Thomas Feakins argues in ZNet that civility--at least, the " shallow North American" version of it--is not virtue but vice. "In this harsh new world," he laments, "we are putting politeness and decorum above substance."
Feakins goes on to give several examples of how putative concerns about civility conspire to deflect the substantive criticisms lodged by assertedly "uncivil" critics. In sum, for Feakins, making a moral imperative of civility inures solely to the benefit of the status quo.
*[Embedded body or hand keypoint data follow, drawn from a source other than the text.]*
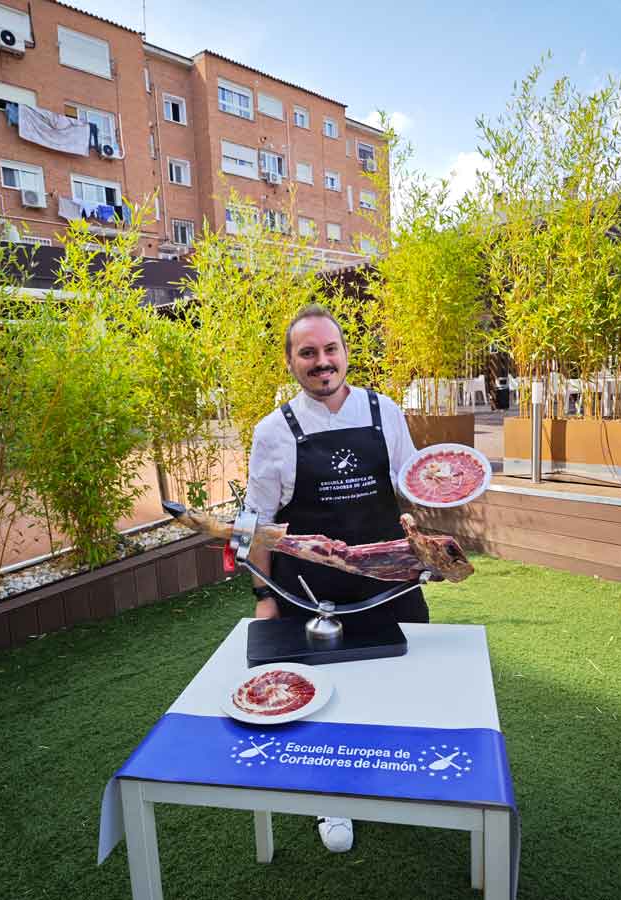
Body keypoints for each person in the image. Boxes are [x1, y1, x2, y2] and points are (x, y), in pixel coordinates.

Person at [244, 303, 428, 852]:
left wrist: (422, 537)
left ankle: (396, 777)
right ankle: (332, 802)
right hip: (311, 592)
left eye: (331, 350)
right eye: (308, 353)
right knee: (321, 699)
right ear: (291, 362)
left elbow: (411, 489)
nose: (323, 363)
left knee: (405, 680)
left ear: (345, 353)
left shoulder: (383, 411)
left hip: (390, 582)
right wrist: (263, 597)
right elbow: (256, 523)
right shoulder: (272, 432)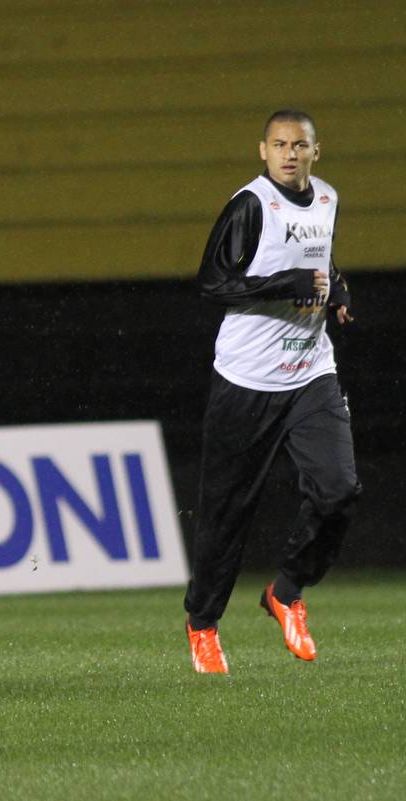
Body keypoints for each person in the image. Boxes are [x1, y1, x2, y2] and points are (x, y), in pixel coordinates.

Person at [183, 110, 360, 674]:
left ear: (315, 151)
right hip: (247, 378)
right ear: (263, 150)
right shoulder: (252, 204)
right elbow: (212, 282)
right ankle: (203, 625)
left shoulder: (326, 199)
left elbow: (317, 259)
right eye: (279, 144)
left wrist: (336, 289)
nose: (289, 153)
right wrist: (286, 285)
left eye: (299, 145)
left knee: (338, 490)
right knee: (225, 513)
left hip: (310, 371)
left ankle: (286, 592)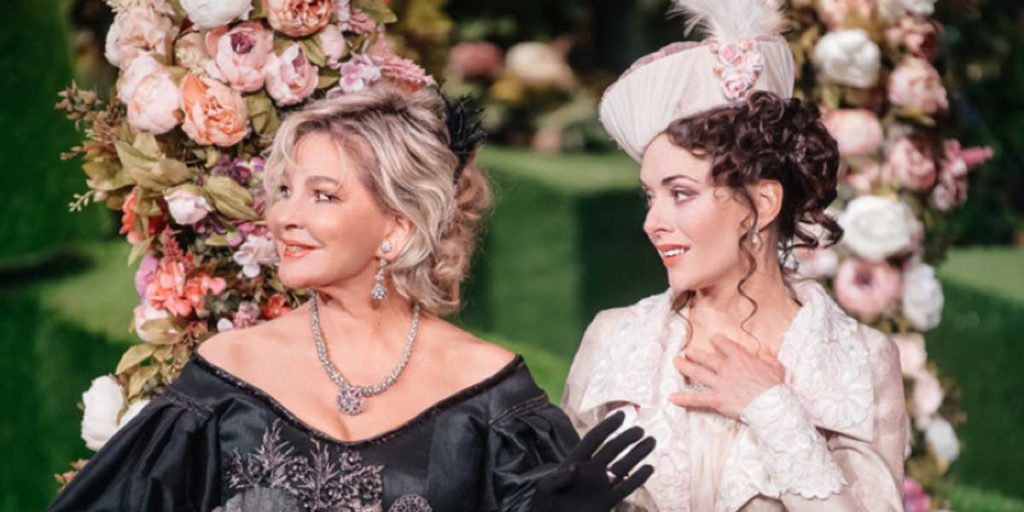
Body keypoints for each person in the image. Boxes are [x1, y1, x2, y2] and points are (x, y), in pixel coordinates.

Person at [49, 83, 655, 511]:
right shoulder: (223, 380)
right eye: (285, 190)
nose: (283, 216)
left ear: (396, 229)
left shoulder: (492, 400)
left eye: (323, 195)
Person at [561, 0, 908, 510]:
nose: (653, 222)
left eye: (681, 193)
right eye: (650, 196)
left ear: (762, 204)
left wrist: (773, 409)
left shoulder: (861, 360)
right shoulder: (617, 341)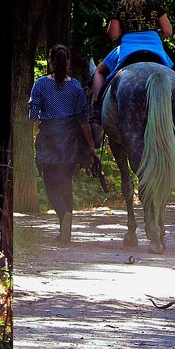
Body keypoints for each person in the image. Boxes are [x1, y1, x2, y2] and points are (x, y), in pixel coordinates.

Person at [29, 45, 100, 244]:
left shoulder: (40, 84)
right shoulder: (76, 86)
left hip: (48, 139)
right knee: (66, 183)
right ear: (67, 61)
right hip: (70, 142)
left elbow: (33, 116)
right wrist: (91, 146)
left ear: (51, 61)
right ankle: (66, 223)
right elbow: (83, 120)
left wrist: (38, 132)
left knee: (50, 185)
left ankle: (63, 215)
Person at [88, 0, 174, 125]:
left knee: (99, 71)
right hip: (155, 48)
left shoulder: (120, 8)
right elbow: (168, 31)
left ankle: (96, 108)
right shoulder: (155, 6)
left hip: (128, 48)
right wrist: (156, 33)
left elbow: (113, 35)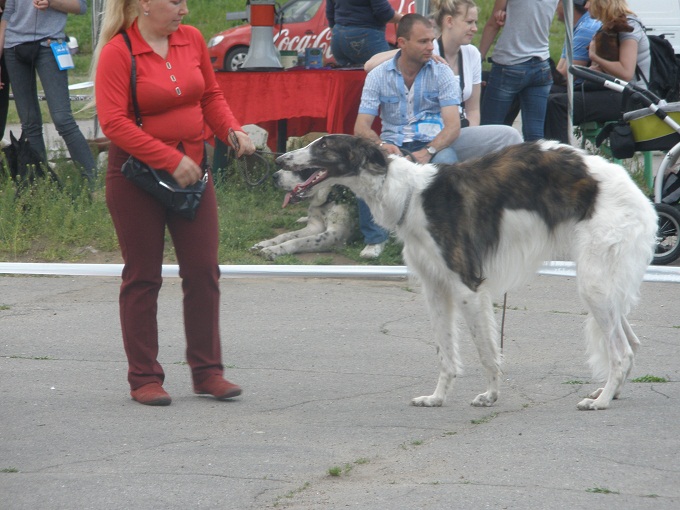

I'm ambivalent about the idea of civility. I do agree with Feakins that "shallow" civility is vicious in just the way he says. However, Feakins ignores the notion of what I'll call "deep" civility--the kind of civil engagement practiced (publicly, anyway) by Martin Luther King, Jr., say, or Mohandas Gandhi. If that sort of civility doesn't set a normative example (perhaps it is impracticably supererogatory), at the very least it's a morally commendable characteristic that shows we don't need uncivil discourse to challenge the status quo. (This is not necessarily contra anything Feakins says, incidentally; I may just be drawing a distinction he presupposes.)
Feakins also ignores the clear vices of incivility. For example, one of the terrible effects of the breakdown of civil discourse is the partisan Manicheanism it engenders. Whatever your views about the relative level of intellectual honesty endemic to conservative and liberal worldviews respectively, the more we identify our opponents with their worst beliefs and epistemic practices, the more we abstract out the good that is almost always in them.1 That's a pretty high price for society to pay--particularly when incivility is so often merely cathartic or emotive. (I leave open the question of whether carefully tailored incivility can be discursive and/or socially constructive.)
Now, regular readers of this blog will be quick to note examples where I myself have practiced plainly unconstructive incivility.2 If I think deep civility is so great, they will wonder aloud, then why would I indulge myself with such uncivil musings? I can only answer that those readers will be right to call me out on my blatant hypocrisy.
On the other hand, they can go screw themselves.
(Via Brian Leiter.)
1This reflects both the liberal sentiment that a person is more than his or her worst acts and the Judaeo-Christian notion that we should love the sinner even if we hate his or her sins. (Query whether there is any corresponding ideal in secular conservative thought.)
2Some readers, horribile dictu, may find such practice the one redeeming quality of this blog.